OC has experience working for clients who analyse existing data with AI and machine-learning technology to help Britain's armed forces accurately plan for equipment that will be needed and maintenance, and forecast costs. Real-time data from military vehicles, craft and other assets can be used to detect anomalies, determine states of repair and patch up vulnerabilities. This offers the potential to optimise the performance of military equipment and for significant savings on maintenance and replacement costs; as it can for personnel training and rest needs.
The challenge that Covid-19 poses for businesses in the UK cannot be underestimated. However, defence companies are likely – despite these difficult investment conditions – to continue to expand their cyber and digitalisation offerings with support from schemes like the Defence Innovation Fund. We expect further interest from prime and tier-one suppliers in innovative and proven technologies, which is likely to include established offerings not currently sold into the defence sector, which could be very positive news for potential acquisition targets.

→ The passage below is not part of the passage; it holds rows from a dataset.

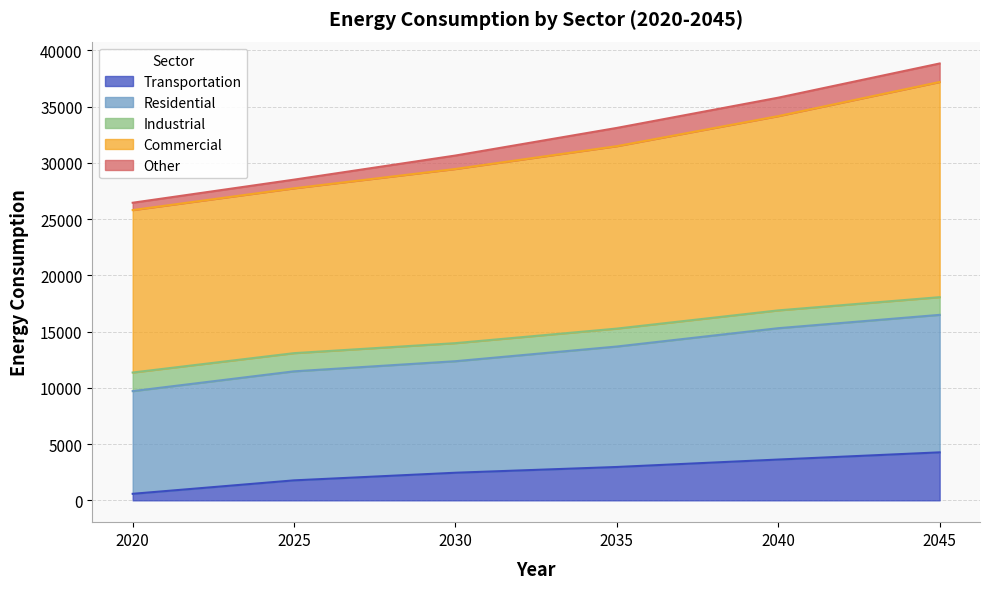

True or false: Commercial and Residential cross at least once.

False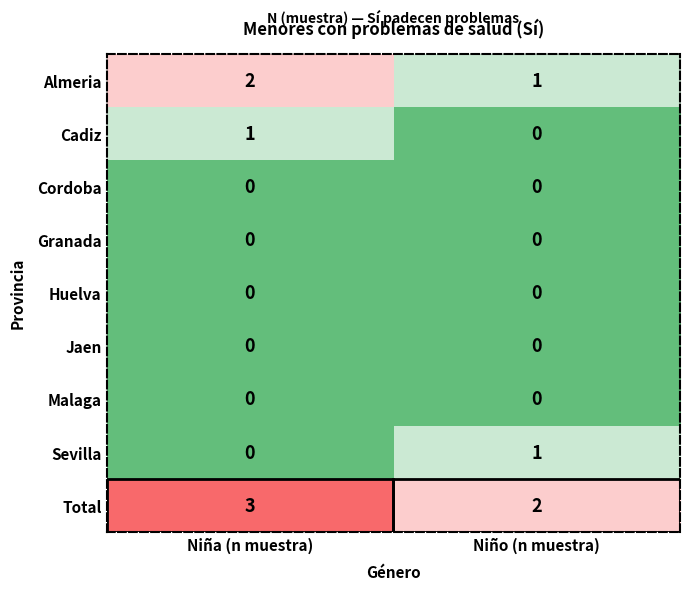

What is the maximum value shown in the chart?

3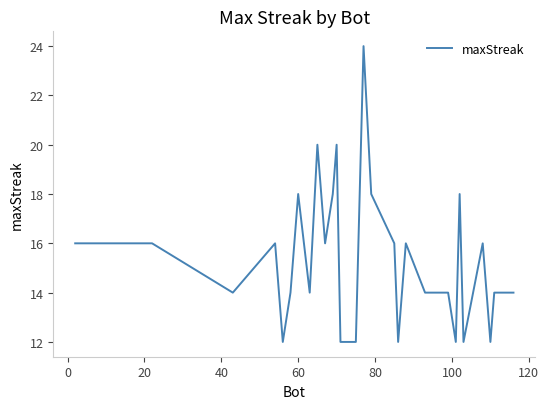

What is the smallest value displayed?

12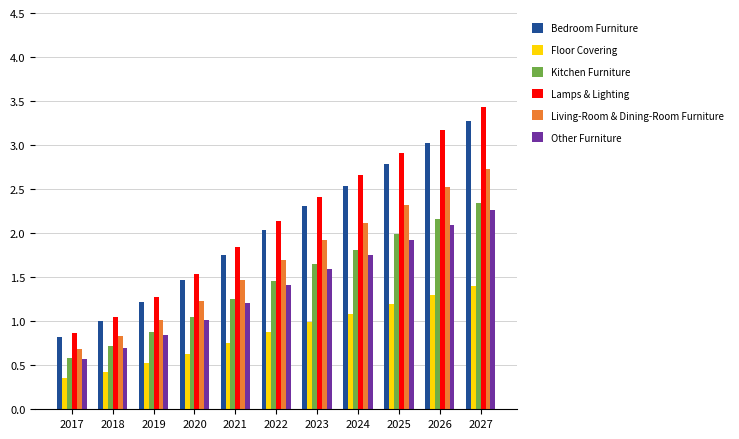

Which series has the largest total across all categories?

Lamps & Lighting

Historically, technology has been developed in the defence and aerospace sector and then adapted for civilian use, but we now have a hybrid position emerging where technologies developed in and for other sectors are enhancing defence capabilities. OC focuses on the overlaps between our knowledge of different sectors to help clients as they develop and innovate in and for the defence sector.
Recent examples of OC's work include advising the shareholders of Techmodal, a Bristol-based data consultancy and digital services specialist with long-term MoD contracts, on the sale of the company to BAE Systems. Defence consultancy QinetiQ was advised on its acquisition of Naimuri, a UK cloud-based services and technology for the intelligence community specialising in data analytics, data intelligence and agile software development. QinetiQ was also advised on its acquisition of Camberley-based military training specialist Newman & Spurr Consultancy, which develops education programmes for senior officers and young soldiers.